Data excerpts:

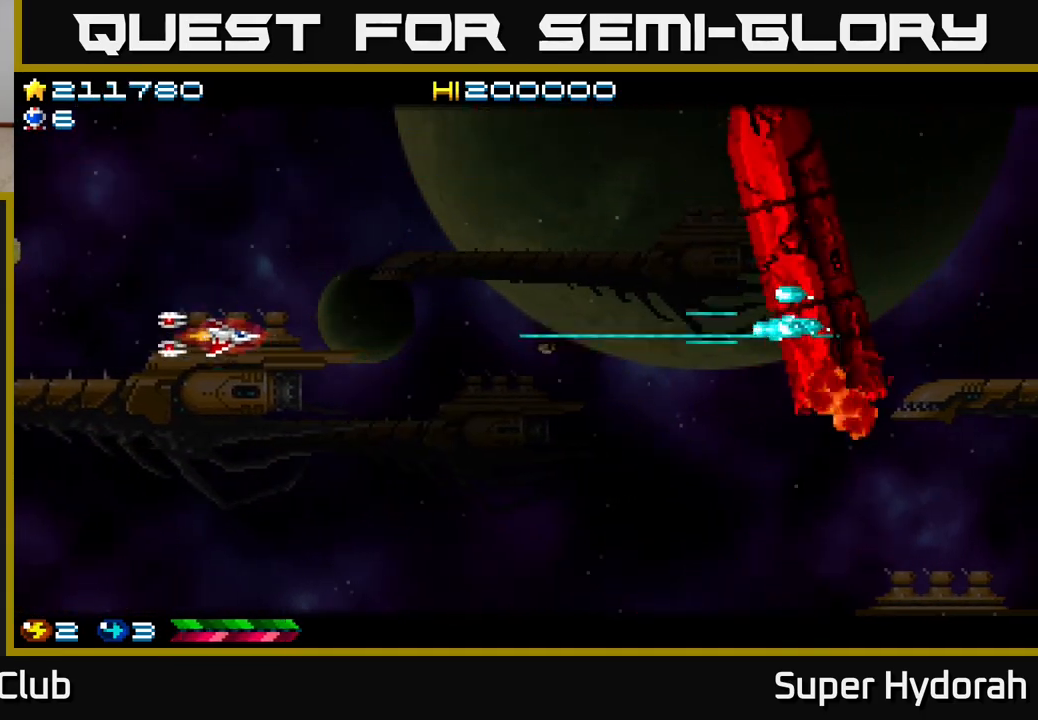
{"buttons": ["A", "DPAD_DOWN", "DPAD_RIGHT"], "left_stick": "center", "events": []}
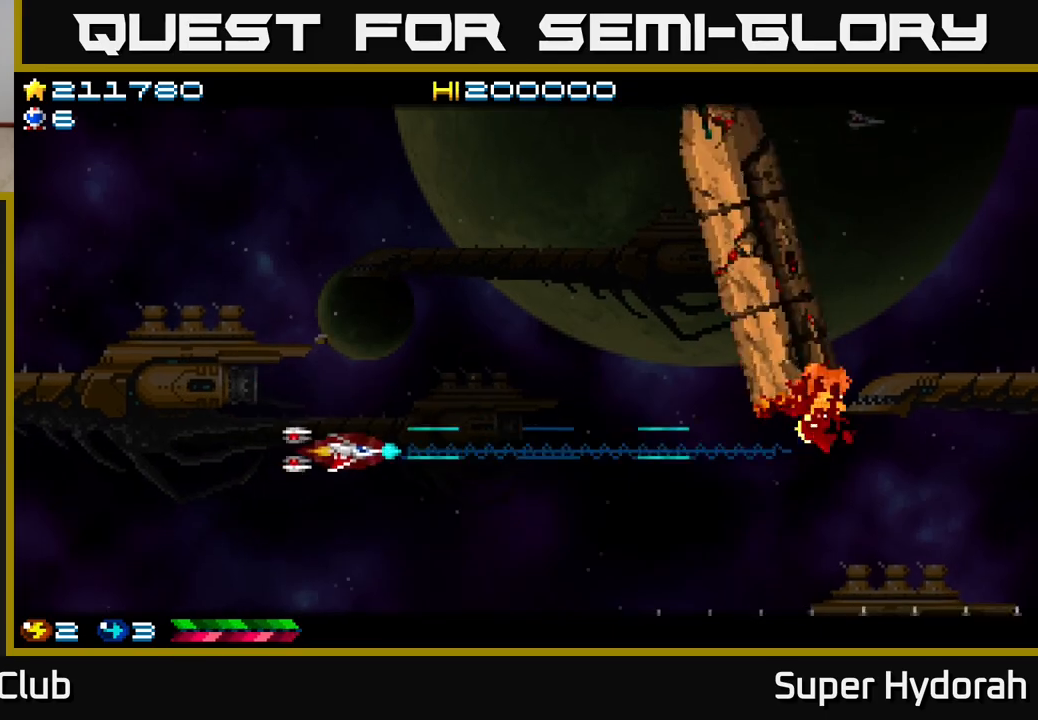
{"buttons": ["A", "DPAD_LEFT"], "left_stick": "center", "events": [[267, "DPAD_RIGHT", "up"], [350, "DPAD_DOWN", "up"], [367, "DPAD_LEFT", "down"], [383, "DPAD_UP", "down"], [500, "DPAD_UP", "up"]]}
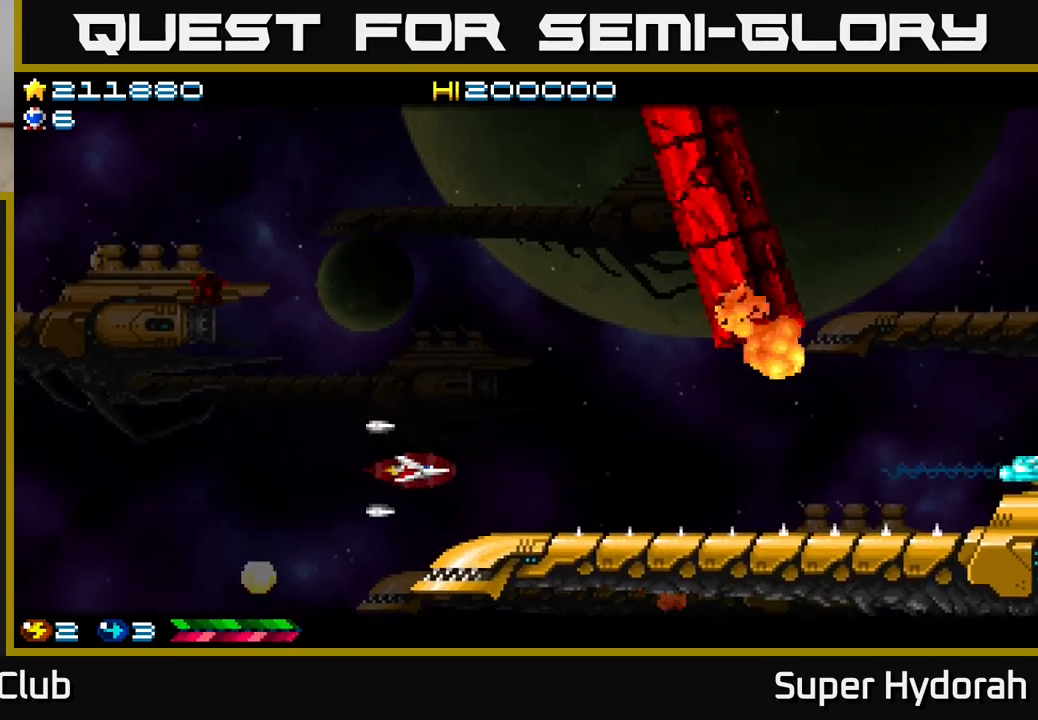
{"buttons": ["A", "DPAD_LEFT"], "left_stick": "center", "events": [[33, "DPAD_LEFT", "up"], [67, "DPAD_DOWN", "down"], [133, "DPAD_LEFT", "down"], [150, "DPAD_DOWN", "up"]]}
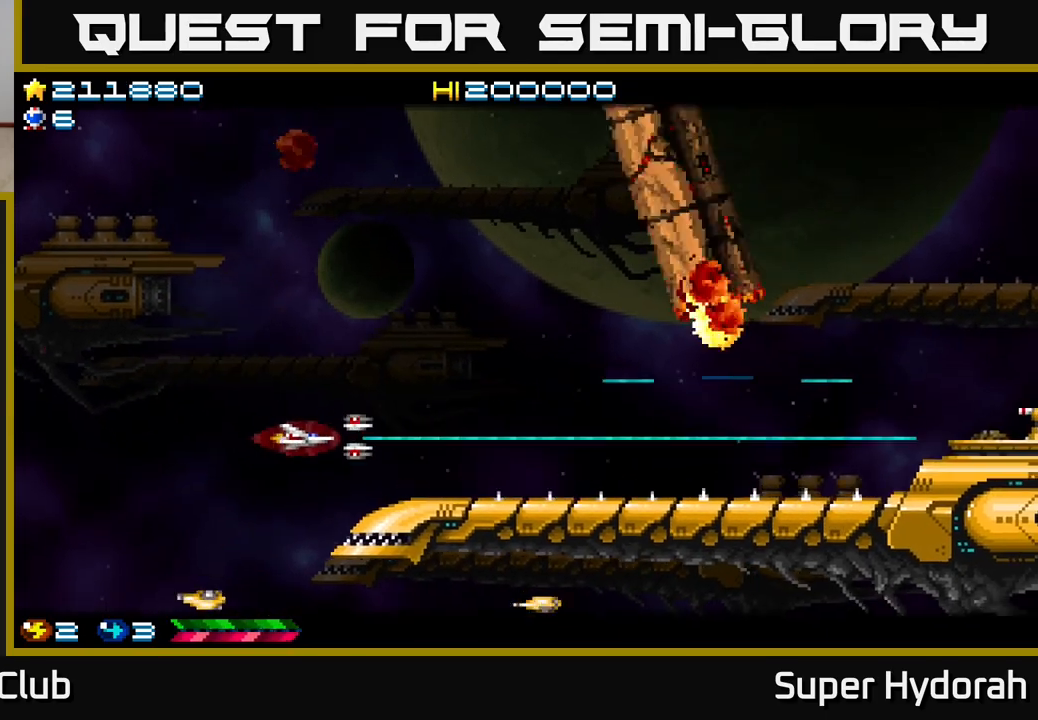
{"buttons": ["A", "DPAD_DOWN"], "left_stick": "center", "events": [[17, "DPAD_DOWN", "down"], [217, "DPAD_DOWN", "up"], [367, "DPAD_DOWN", "down"], [433, "DPAD_LEFT", "up"]]}
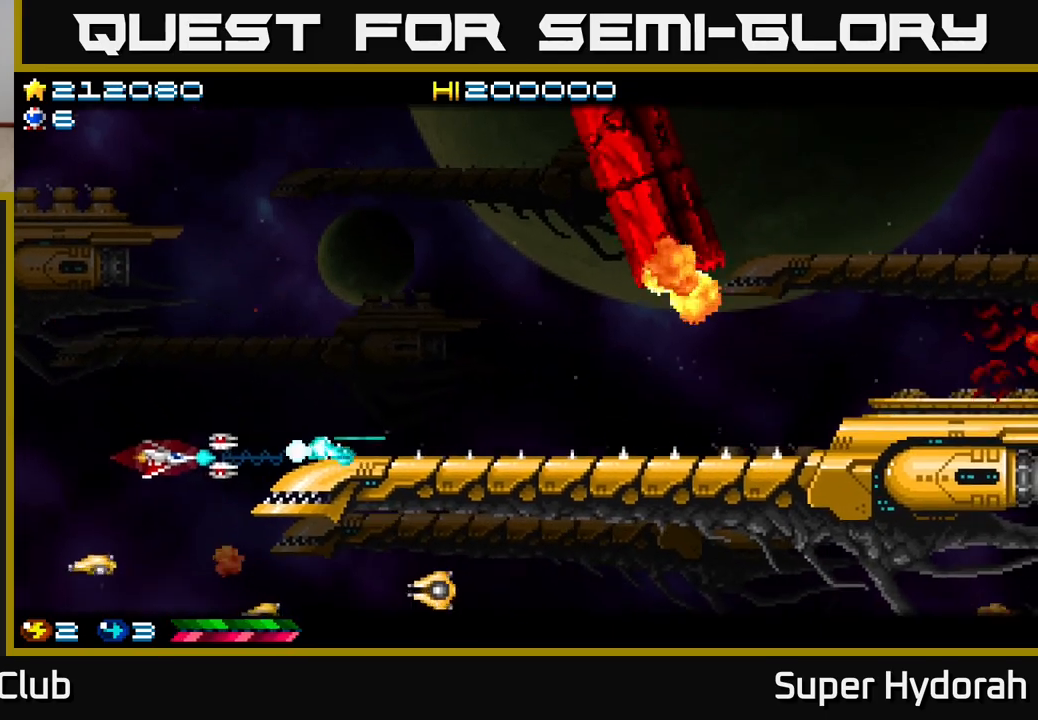
{"buttons": ["A", "DPAD_UP", "DPAD_LEFT"], "left_stick": "center", "events": [[300, "DPAD_DOWN", "up"], [317, "DPAD_LEFT", "down"], [333, "DPAD_UP", "down"]]}
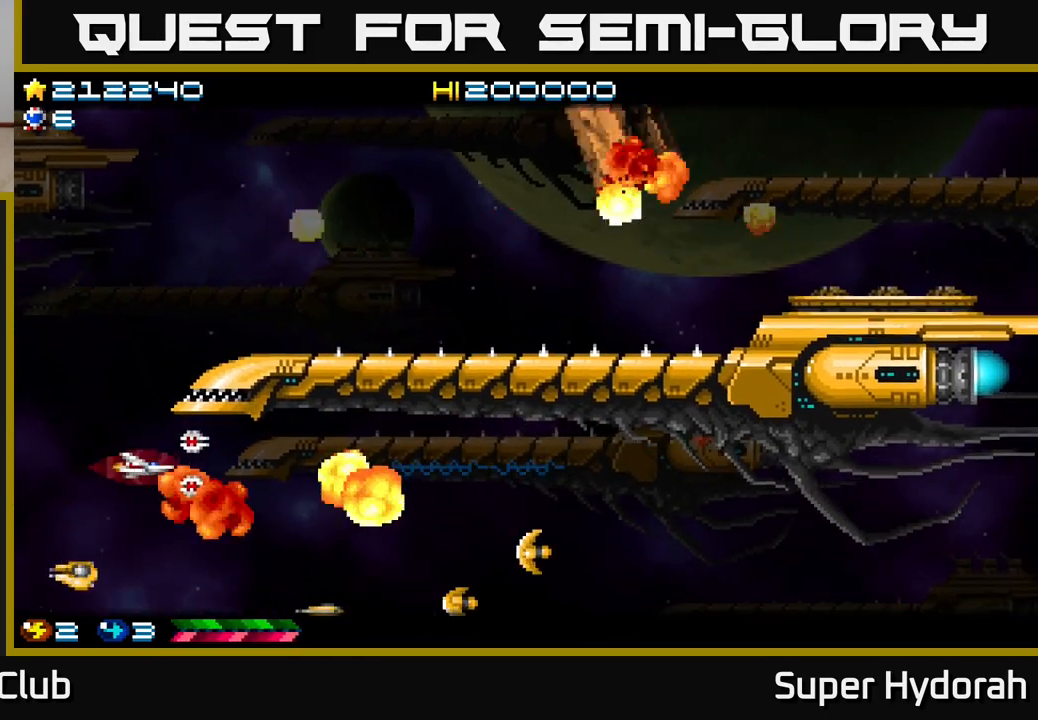
{"buttons": ["A", "DPAD_UP", "DPAD_RIGHT"], "left_stick": "center", "events": [[400, "DPAD_LEFT", "up"], [500, "DPAD_RIGHT", "down"]]}
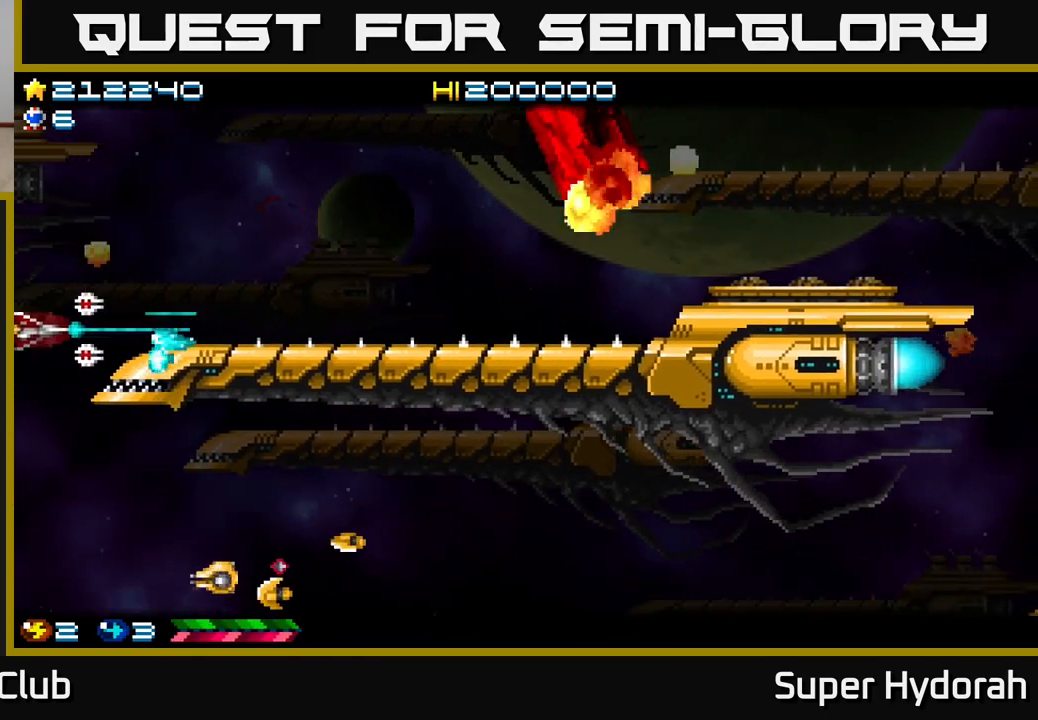
{"buttons": ["A", "DPAD_RIGHT"], "left_stick": "center", "events": [[117, "DPAD_UP", "up"]]}
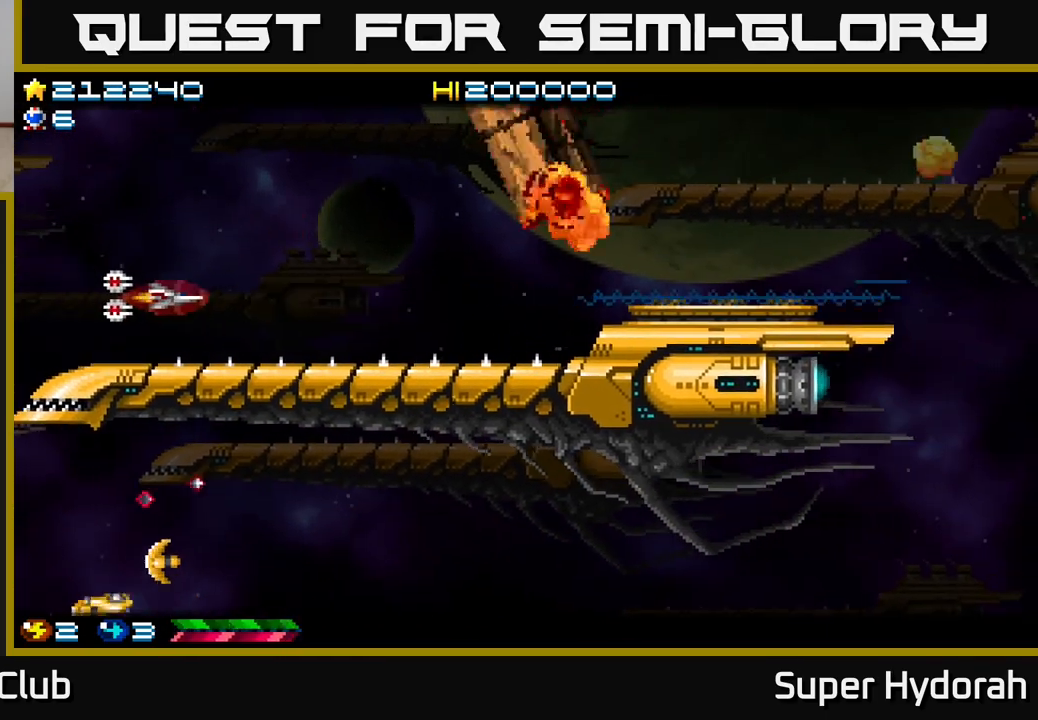
{"buttons": ["A", "DPAD_DOWN", "DPAD_RIGHT"], "left_stick": "center", "events": [[33, "DPAD_UP", "down"], [333, "DPAD_UP", "up"], [500, "DPAD_DOWN", "down"]]}
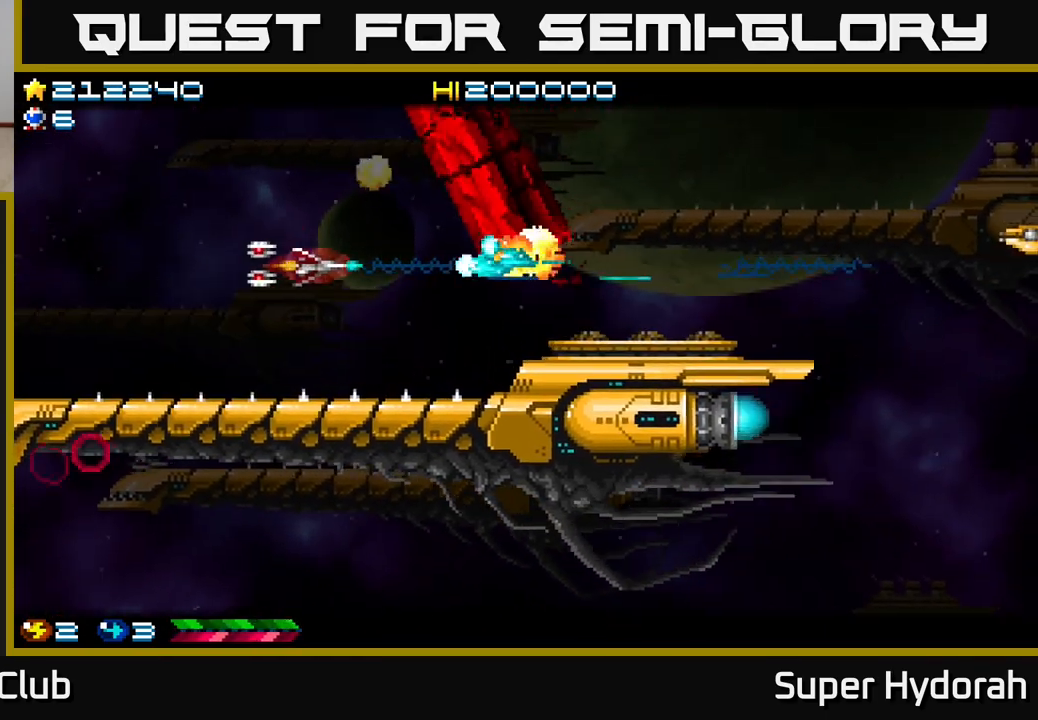
{"buttons": ["A", "DPAD_RIGHT"], "left_stick": "center", "events": [[33, "DPAD_RIGHT", "up"], [100, "DPAD_RIGHT", "down"], [167, "DPAD_DOWN", "up"]]}
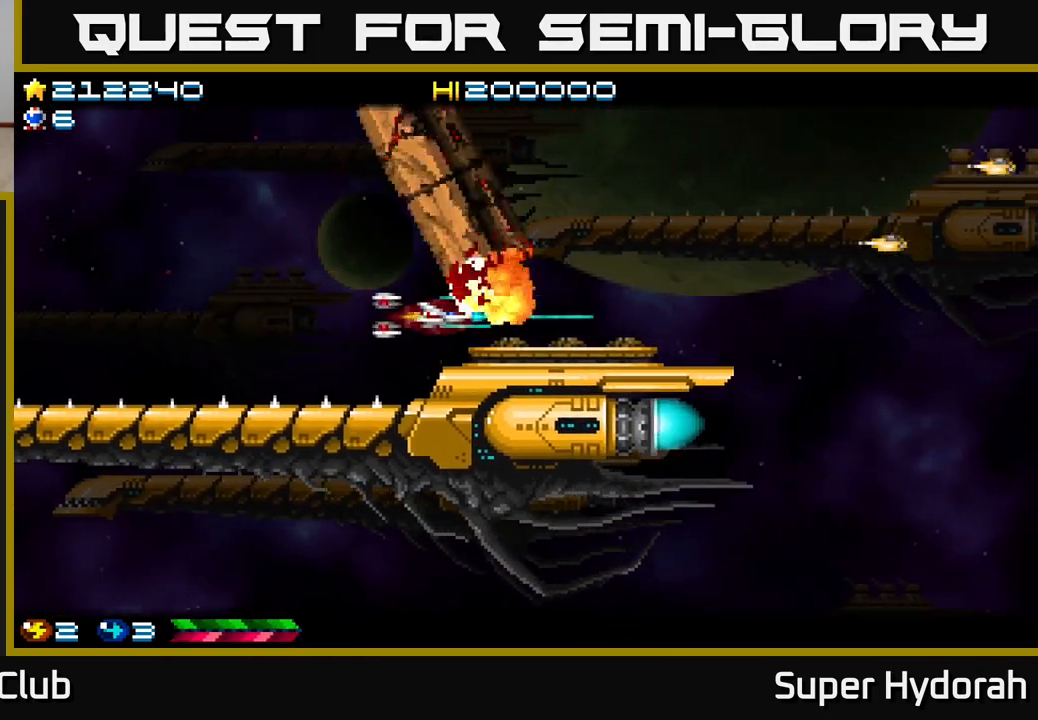
{"buttons": ["A", "DPAD_UP"], "left_stick": "center", "events": [[350, "DPAD_UP", "down"], [383, "DPAD_RIGHT", "up"]]}
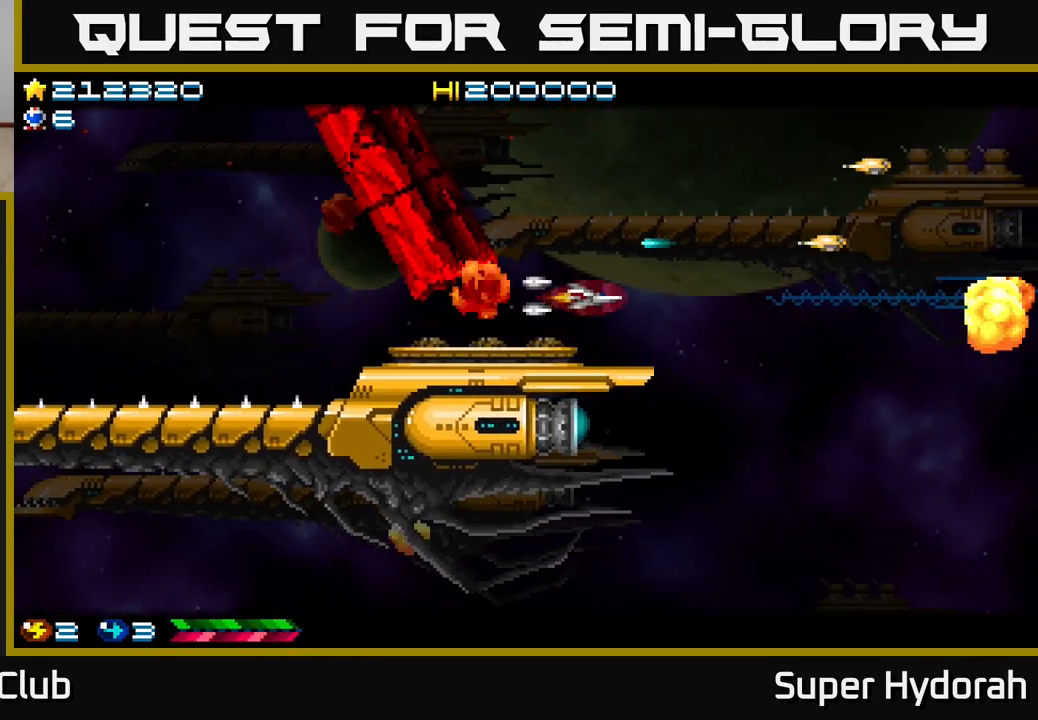
{"buttons": ["A", "DPAD_UP"], "left_stick": "center", "events": [[33, "DPAD_LEFT", "down"], [183, "DPAD_LEFT", "up"]]}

▶ Activity: Keep the pictures out of the copy and return the rest of the data above exactly.

▶ Written response:
{"buttons": ["A", "DPAD_DOWN", "DPAD_RIGHT"], "left_stick": "center", "events": []}
{"buttons": ["A", "DPAD_LEFT"], "left_stick": "center", "events": [[267, "DPAD_RIGHT", "up"], [350, "DPAD_DOWN", "up"], [367, "DPAD_LEFT", "down"], [383, "DPAD_UP", "down"], [500, "DPAD_UP", "up"]]}
{"buttons": ["A", "DPAD_LEFT"], "left_stick": "center", "events": [[33, "DPAD_LEFT", "up"], [67, "DPAD_DOWN", "down"], [133, "DPAD_LEFT", "down"], [150, "DPAD_DOWN", "up"]]}
{"buttons": ["A", "DPAD_DOWN"], "left_stick": "center", "events": [[17, "DPAD_DOWN", "down"], [217, "DPAD_DOWN", "up"], [367, "DPAD_DOWN", "down"], [433, "DPAD_LEFT", "up"]]}
{"buttons": ["A", "DPAD_UP", "DPAD_LEFT"], "left_stick": "center", "events": [[300, "DPAD_DOWN", "up"], [317, "DPAD_LEFT", "down"], [333, "DPAD_UP", "down"]]}
{"buttons": ["A", "DPAD_UP", "DPAD_RIGHT"], "left_stick": "center", "events": [[400, "DPAD_LEFT", "up"], [500, "DPAD_RIGHT", "down"]]}
{"buttons": ["A", "DPAD_RIGHT"], "left_stick": "center", "events": [[117, "DPAD_UP", "up"]]}
{"buttons": ["A", "DPAD_DOWN", "DPAD_RIGHT"], "left_stick": "center", "events": [[33, "DPAD_UP", "down"], [333, "DPAD_UP", "up"], [500, "DPAD_DOWN", "down"]]}
{"buttons": ["A", "DPAD_RIGHT"], "left_stick": "center", "events": [[33, "DPAD_RIGHT", "up"], [100, "DPAD_RIGHT", "down"], [167, "DPAD_DOWN", "up"]]}
{"buttons": ["A", "DPAD_UP"], "left_stick": "center", "events": [[350, "DPAD_UP", "down"], [383, "DPAD_RIGHT", "up"]]}
{"buttons": ["A", "DPAD_UP"], "left_stick": "center", "events": [[33, "DPAD_LEFT", "down"], [183, "DPAD_LEFT", "up"]]}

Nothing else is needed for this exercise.